TASK TO CARRY OUT: Update the material below by writing every line out again, replacing "collectors" with "collected by" and leaving everything else unchanged.

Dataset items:

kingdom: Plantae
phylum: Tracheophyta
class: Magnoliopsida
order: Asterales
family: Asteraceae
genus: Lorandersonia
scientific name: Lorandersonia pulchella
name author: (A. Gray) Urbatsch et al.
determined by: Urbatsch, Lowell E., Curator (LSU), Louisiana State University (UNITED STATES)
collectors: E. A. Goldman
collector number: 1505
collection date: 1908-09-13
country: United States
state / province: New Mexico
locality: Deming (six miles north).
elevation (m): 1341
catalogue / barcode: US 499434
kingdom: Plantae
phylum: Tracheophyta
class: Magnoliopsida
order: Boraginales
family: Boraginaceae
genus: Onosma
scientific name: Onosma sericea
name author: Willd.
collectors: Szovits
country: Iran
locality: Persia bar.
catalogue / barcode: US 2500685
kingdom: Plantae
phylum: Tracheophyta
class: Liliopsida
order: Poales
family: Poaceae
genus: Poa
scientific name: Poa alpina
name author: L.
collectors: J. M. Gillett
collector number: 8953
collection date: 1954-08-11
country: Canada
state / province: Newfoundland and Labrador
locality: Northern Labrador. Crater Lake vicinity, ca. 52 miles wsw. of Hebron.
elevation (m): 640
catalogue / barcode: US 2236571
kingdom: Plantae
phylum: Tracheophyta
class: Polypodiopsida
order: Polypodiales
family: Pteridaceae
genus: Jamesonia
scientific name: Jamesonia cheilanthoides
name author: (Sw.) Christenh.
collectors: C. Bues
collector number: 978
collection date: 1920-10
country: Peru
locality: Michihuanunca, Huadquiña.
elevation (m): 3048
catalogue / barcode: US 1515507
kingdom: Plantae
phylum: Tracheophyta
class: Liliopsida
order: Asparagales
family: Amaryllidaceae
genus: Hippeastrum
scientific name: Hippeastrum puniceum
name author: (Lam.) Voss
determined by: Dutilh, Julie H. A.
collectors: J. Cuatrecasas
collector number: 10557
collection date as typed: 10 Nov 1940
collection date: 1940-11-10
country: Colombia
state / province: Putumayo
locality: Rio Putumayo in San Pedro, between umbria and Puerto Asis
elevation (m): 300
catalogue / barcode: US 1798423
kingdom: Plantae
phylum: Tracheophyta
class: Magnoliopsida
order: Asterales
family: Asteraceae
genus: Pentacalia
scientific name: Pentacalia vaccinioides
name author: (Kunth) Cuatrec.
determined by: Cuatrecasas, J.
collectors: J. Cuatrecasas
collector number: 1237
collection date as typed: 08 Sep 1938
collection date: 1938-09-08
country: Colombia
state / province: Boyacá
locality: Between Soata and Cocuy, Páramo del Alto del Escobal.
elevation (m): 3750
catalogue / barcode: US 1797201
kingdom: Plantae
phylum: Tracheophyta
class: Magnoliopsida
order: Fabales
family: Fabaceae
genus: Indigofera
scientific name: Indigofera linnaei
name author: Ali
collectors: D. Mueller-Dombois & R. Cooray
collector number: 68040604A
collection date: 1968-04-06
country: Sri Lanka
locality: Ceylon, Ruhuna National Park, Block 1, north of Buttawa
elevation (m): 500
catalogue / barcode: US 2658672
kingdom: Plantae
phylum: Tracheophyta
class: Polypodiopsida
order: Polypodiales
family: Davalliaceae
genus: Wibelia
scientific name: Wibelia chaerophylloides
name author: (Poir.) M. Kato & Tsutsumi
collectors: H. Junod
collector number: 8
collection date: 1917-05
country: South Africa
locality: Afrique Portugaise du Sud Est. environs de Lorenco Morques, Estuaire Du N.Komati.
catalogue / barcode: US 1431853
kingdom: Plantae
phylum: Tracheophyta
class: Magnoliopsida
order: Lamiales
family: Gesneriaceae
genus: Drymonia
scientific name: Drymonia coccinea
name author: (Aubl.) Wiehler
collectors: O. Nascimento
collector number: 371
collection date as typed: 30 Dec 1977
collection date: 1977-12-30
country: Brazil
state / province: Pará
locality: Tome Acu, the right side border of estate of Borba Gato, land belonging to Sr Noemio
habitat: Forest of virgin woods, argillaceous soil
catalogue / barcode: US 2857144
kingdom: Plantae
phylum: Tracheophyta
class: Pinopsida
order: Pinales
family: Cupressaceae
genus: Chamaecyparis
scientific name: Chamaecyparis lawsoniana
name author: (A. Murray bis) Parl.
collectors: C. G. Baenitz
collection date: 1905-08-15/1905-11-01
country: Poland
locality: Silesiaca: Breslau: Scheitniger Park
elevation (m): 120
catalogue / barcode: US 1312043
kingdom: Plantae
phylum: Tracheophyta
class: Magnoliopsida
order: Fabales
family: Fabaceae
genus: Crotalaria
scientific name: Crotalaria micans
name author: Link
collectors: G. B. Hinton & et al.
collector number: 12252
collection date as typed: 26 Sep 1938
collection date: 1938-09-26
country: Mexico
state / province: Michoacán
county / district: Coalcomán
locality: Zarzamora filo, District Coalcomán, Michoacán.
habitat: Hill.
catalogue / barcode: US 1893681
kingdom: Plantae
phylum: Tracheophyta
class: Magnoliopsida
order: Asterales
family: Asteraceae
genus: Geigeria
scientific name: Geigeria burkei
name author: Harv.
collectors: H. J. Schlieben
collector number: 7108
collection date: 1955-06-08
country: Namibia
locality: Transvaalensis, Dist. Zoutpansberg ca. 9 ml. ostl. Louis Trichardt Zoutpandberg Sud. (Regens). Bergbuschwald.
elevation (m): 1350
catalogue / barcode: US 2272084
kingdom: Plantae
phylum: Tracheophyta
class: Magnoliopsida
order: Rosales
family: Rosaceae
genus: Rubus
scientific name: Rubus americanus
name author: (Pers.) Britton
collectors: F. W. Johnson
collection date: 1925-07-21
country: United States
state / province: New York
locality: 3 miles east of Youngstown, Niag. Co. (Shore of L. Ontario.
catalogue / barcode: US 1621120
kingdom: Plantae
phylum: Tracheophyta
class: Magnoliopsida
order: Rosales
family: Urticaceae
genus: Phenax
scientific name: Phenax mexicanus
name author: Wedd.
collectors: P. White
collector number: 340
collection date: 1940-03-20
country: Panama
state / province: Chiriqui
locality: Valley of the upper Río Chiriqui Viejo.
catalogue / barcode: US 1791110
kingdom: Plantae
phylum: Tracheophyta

TASK RESULT:
kingdom: Plantae
phylum: Tracheophyta
class: Magnoliopsida
order: Asterales
family: Asteraceae
genus: Lorandersonia
scientific name: Lorandersonia pulchella
name author: (A. Gray) Urbatsch et al.
determined by: Urbatsch, Lowell E., Curator (LSU), Louisiana State University (UNITED STATES)
collected by: E. A. Goldman
collector number: 1505
collection date: 1908-09-13
country: United States
state / province: New Mexico
locality: Deming (six miles north).
elevation (m): 1341
catalogue / barcode: US 499434
kingdom: Plantae
phylum: Tracheophyta
class: Magnoliopsida
order: Boraginales
family: Boraginaceae
genus: Onosma
scientific name: Onosma sericea
name author: Willd.
collected by: Szovits
country: Iran
locality: Persia bar.
catalogue / barcode: US 2500685
kingdom: Plantae
phylum: Tracheophyta
class: Liliopsida
order: Poales
family: Poaceae
genus: Poa
scientific name: Poa alpina
name author: L.
collected by: J. M. Gillett
collector number: 8953
collection date: 1954-08-11
country: Canada
state / province: Newfoundland and Labrador
locality: Northern Labrador. Crater Lake vicinity, ca. 52 miles wsw. of Hebron.
elevation (m): 640
catalogue / barcode: US 2236571
kingdom: Plantae
phylum: Tracheophyta
class: Polypodiopsida
order: Polypodiales
family: Pteridaceae
genus: Jamesonia
scientific name: Jamesonia cheilanthoides
name author: (Sw.) Christenh.
collected by: C. Bues
collector number: 978
collection date: 1920-10
country: Peru
locality: Michihuanunca, Huadquiña.
elevation (m): 3048
catalogue / barcode: US 1515507
kingdom: Plantae
phylum: Tracheophyta
class: Liliopsida
order: Asparagales
family: Amaryllidaceae
genus: Hippeastrum
scientific name: Hippeastrum puniceum
name author: (Lam.) Voss
determined by: Dutilh, Julie H. A.
collected by: J. Cuatrecasas
collector number: 10557
collection date as typed: 10 Nov 1940
collection date: 1940-11-10
country: Colombia
state / province: Putumayo
locality: Rio Putumayo in San Pedro, between umbria and Puerto Asis
elevation (m): 300
catalogue / barcode: US 1798423
kingdom: Plantae
phylum: Tracheophyta
class: Magnoliopsida
order: Asterales
family: Asteraceae
genus: Pentacalia
scientific name: Pentacalia vaccinioides
name author: (Kunth) Cuatrec.
determined by: Cuatrecasas, J.
collected by: J. Cuatrecasas
collector number: 1237
collection date as typed: 08 Sep 1938
collection date: 1938-09-08
country: Colombia
state / province: Boyacá
locality: Between Soata and Cocuy, Páramo del Alto del Escobal.
elevation (m): 3750
catalogue / barcode: US 1797201
kingdom: Plantae
phylum: Tracheophyta
class: Magnoliopsida
order: Fabales
family: Fabaceae
genus: Indigofera
scientific name: Indigofera linnaei
name author: Ali
collected by: D. Mueller-Dombois & R. Cooray
collector number: 68040604A
collection date: 1968-04-06
country: Sri Lanka
locality: Ceylon, Ruhuna National Park, Block 1, north of Buttawa
elevation (m): 500
catalogue / barcode: US 2658672
kingdom: Plantae
phylum: Tracheophyta
class: Polypodiopsida
order: Polypodiales
family: Davalliaceae
genus: Wibelia
scientific name: Wibelia chaerophylloides
name author: (Poir.) M. Kato & Tsutsumi
collected by: H. Junod
collector number: 8
collection date: 1917-05
country: South Africa
locality: Afrique Portugaise du Sud Est. environs de Lorenco Morques, Estuaire Du N.Komati.
catalogue / barcode: US 1431853
kingdom: Plantae
phylum: Tracheophyta
class: Magnoliopsida
order: Lamiales
family: Gesneriaceae
genus: Drymonia
scientific name: Drymonia coccinea
name author: (Aubl.) Wiehler
collected by: O. Nascimento
collector number: 371
collection date as typed: 30 Dec 1977
collection date: 1977-12-30
country: Brazil
state / province: Pará
locality: Tome Acu, the right side border of estate of Borba Gato, land belonging to Sr Noemio
habitat: Forest of virgin woods, argillaceous soil
catalogue / barcode: US 2857144
kingdom: Plantae
phylum: Tracheophyta
class: Pinopsida
order: Pinales
family: Cupressaceae
genus: Chamaecyparis
scientific name: Chamaecyparis lawsoniana
name author: (A. Murray bis) Parl.
collected by: C. G. Baenitz
collection date: 1905-08-15/1905-11-01
country: Poland
locality: Silesiaca: Breslau: Scheitniger Park
elevation (m): 120
catalogue / barcode: US 1312043
kingdom: Plantae
phylum: Tracheophyta
class: Magnoliopsida
order: Fabales
family: Fabaceae
genus: Crotalaria
scientific name: Crotalaria micans
name author: Link
collected by: G. B. Hinton & et al.
collector number: 12252
collection date as typed: 26 Sep 1938
collection date: 1938-09-26
country: Mexico
state / province: Michoacán
county / district: Coalcomán
locality: Zarzamora filo, District Coalcomán, Michoacán.
habitat: Hill.
catalogue / barcode: US 1893681
kingdom: Plantae
phylum: Tracheophyta
class: Magnoliopsida
order: Asterales
family: Asteraceae
genus: Geigeria
scientific name: Geigeria burkei
name author: Harv.
collected by: H. J. Schlieben
collector number: 7108
collection date: 1955-06-08
country: Namibia
locality: Transvaalensis, Dist. Zoutpansberg ca. 9 ml. ostl. Louis Trichardt Zoutpandberg Sud. (Regens). Bergbuschwald.
elevation (m): 1350
catalogue / barcode: US 2272084
kingdom: Plantae
phylum: Tracheophyta
class: Magnoliopsida
order: Rosales
family: Rosaceae
genus: Rubus
scientific name: Rubus americanus
name author: (Pers.) Britton
collected by: F. W. Johnson
collection date: 1925-07-21
country: United States
state / province: New York
locality: 3 miles east of Youngstown, Niag. Co. (Shore of L. Ontario.
catalogue / barcode: US 1621120
kingdom: Plantae
phylum: Tracheophyta
class: Magnoliopsida
order: Rosales
family: Urticaceae
genus: Phenax
scientific name: Phenax mexicanus
name author: Wedd.
collected by: P. White
collector number: 340
collection date: 1940-03-20
country: Panama
state / province: Chiriqui
locality: Valley of the upper Río Chiriqui Viejo.
catalogue / barcode: US 1791110
kingdom: Plantae
phylum: Tracheophyta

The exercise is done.